[Stored data entries]
--------------------------------

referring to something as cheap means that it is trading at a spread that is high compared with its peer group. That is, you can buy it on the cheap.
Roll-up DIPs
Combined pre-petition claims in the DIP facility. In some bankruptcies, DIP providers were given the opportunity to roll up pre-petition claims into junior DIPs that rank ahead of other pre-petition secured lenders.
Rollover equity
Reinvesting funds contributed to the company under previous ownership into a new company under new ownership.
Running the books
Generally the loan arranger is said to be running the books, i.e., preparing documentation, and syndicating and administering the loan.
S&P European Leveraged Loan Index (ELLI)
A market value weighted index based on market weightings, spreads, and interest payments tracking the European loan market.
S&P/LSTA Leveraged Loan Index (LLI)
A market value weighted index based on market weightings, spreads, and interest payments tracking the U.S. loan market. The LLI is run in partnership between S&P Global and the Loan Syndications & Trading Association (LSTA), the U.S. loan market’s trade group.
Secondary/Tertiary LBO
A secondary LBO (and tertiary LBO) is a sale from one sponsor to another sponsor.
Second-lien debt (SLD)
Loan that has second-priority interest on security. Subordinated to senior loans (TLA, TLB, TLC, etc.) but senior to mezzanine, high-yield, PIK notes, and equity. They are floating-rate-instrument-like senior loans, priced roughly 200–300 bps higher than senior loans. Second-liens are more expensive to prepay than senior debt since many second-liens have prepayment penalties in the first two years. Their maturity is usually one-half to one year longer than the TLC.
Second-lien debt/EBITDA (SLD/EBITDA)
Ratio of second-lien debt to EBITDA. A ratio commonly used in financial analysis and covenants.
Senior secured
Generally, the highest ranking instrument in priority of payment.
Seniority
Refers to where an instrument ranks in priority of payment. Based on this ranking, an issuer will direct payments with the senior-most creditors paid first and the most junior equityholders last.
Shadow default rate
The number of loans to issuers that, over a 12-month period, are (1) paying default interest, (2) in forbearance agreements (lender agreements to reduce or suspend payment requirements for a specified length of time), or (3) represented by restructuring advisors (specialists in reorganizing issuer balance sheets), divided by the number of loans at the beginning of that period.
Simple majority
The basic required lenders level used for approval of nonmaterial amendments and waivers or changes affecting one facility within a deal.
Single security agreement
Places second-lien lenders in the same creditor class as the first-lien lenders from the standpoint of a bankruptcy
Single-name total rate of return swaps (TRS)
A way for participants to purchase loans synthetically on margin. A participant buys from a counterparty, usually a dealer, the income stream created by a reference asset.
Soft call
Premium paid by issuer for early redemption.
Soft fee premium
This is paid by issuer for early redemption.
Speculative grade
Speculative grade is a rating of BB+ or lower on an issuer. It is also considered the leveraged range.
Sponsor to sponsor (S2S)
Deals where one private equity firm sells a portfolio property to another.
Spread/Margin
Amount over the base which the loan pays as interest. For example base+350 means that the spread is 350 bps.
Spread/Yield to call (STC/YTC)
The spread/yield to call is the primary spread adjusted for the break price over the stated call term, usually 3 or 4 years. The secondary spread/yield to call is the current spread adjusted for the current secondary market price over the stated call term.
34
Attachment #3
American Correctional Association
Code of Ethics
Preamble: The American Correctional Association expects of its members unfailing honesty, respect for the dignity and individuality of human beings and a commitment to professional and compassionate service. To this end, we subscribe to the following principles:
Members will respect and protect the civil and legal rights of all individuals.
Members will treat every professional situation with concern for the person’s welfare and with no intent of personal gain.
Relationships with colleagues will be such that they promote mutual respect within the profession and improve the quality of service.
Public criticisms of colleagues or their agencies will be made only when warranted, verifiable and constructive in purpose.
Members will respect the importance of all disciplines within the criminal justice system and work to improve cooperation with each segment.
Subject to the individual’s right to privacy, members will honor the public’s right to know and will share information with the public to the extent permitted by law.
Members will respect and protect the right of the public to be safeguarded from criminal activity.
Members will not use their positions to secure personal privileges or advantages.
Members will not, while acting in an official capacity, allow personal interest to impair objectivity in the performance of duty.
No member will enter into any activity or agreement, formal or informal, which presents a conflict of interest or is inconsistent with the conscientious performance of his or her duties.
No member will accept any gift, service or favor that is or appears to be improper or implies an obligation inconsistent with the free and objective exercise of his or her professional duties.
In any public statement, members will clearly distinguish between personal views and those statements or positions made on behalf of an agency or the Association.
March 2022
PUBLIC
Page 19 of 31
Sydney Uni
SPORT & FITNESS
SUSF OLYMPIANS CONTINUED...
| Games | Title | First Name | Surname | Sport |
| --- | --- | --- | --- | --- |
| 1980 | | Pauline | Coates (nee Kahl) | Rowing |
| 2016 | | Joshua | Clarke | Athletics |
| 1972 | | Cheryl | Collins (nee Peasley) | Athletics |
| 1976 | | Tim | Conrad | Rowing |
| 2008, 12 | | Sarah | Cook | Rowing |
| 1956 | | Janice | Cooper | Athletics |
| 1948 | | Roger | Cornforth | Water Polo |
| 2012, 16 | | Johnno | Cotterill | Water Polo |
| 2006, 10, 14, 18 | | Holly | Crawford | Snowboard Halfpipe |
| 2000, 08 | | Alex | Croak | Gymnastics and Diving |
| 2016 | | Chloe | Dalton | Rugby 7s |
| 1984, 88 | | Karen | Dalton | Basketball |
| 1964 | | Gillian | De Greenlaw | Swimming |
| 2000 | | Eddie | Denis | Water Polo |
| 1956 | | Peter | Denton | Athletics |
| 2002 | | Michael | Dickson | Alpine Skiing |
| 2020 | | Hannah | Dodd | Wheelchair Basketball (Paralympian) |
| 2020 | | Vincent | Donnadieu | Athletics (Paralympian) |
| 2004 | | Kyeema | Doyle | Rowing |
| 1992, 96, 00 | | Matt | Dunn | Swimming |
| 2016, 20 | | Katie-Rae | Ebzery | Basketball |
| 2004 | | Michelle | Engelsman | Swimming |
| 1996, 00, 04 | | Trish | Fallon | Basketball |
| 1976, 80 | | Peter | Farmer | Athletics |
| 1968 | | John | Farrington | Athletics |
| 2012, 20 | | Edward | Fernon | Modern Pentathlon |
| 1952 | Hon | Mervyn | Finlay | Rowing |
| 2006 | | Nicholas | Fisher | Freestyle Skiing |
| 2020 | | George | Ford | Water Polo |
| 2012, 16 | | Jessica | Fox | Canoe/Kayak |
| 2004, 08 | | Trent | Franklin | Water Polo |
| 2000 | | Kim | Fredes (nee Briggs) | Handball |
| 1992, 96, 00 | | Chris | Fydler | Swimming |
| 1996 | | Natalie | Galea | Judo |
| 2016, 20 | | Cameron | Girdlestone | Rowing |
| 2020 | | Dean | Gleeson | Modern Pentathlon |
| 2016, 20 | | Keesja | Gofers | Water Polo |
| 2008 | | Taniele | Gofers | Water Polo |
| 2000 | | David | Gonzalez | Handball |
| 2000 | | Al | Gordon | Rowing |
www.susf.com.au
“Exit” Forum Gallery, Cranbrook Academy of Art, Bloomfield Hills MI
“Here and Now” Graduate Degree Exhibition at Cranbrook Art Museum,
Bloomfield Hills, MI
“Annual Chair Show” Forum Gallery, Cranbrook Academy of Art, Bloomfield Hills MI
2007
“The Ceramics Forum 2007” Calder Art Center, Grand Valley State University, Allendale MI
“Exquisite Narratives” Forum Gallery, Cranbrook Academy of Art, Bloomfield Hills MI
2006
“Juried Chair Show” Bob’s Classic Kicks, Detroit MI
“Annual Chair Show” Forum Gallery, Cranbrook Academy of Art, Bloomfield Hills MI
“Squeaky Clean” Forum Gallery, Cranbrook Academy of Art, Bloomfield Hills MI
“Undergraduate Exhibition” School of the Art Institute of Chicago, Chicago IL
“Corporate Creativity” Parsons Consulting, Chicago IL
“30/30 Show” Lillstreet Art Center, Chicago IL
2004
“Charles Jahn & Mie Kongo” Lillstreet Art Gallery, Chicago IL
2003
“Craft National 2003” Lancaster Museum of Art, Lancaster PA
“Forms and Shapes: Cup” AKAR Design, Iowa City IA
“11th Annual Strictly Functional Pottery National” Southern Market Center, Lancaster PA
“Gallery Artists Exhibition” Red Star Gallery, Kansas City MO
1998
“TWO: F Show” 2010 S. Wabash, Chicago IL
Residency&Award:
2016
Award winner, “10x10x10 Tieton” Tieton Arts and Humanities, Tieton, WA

--------------------------------

• **About this task**
Reproduce the records above exactly, from the first line through the line containing "S&P European Leveraged Loan Index (ELLI)", and output nothing else.

• **Task solution**
referring to something as cheap means that it is trading at a spread that is high compared with its peer group. That is, you can buy it on the cheap.
Roll-up DIPs
Combined pre-petition claims in the DIP facility. In some bankruptcies, DIP providers were given the opportunity to roll up pre-petition claims into junior DIPs that rank ahead of other pre-petition secured lenders.
Rollover equity
Reinvesting funds contributed to the company under previous ownership into a new company under new ownership.
Running the books
Generally the loan arranger is said to be running the books, i.e., preparing documentation, and syndicating and administering the loan.
S&P European Leveraged Loan Index (ELLI)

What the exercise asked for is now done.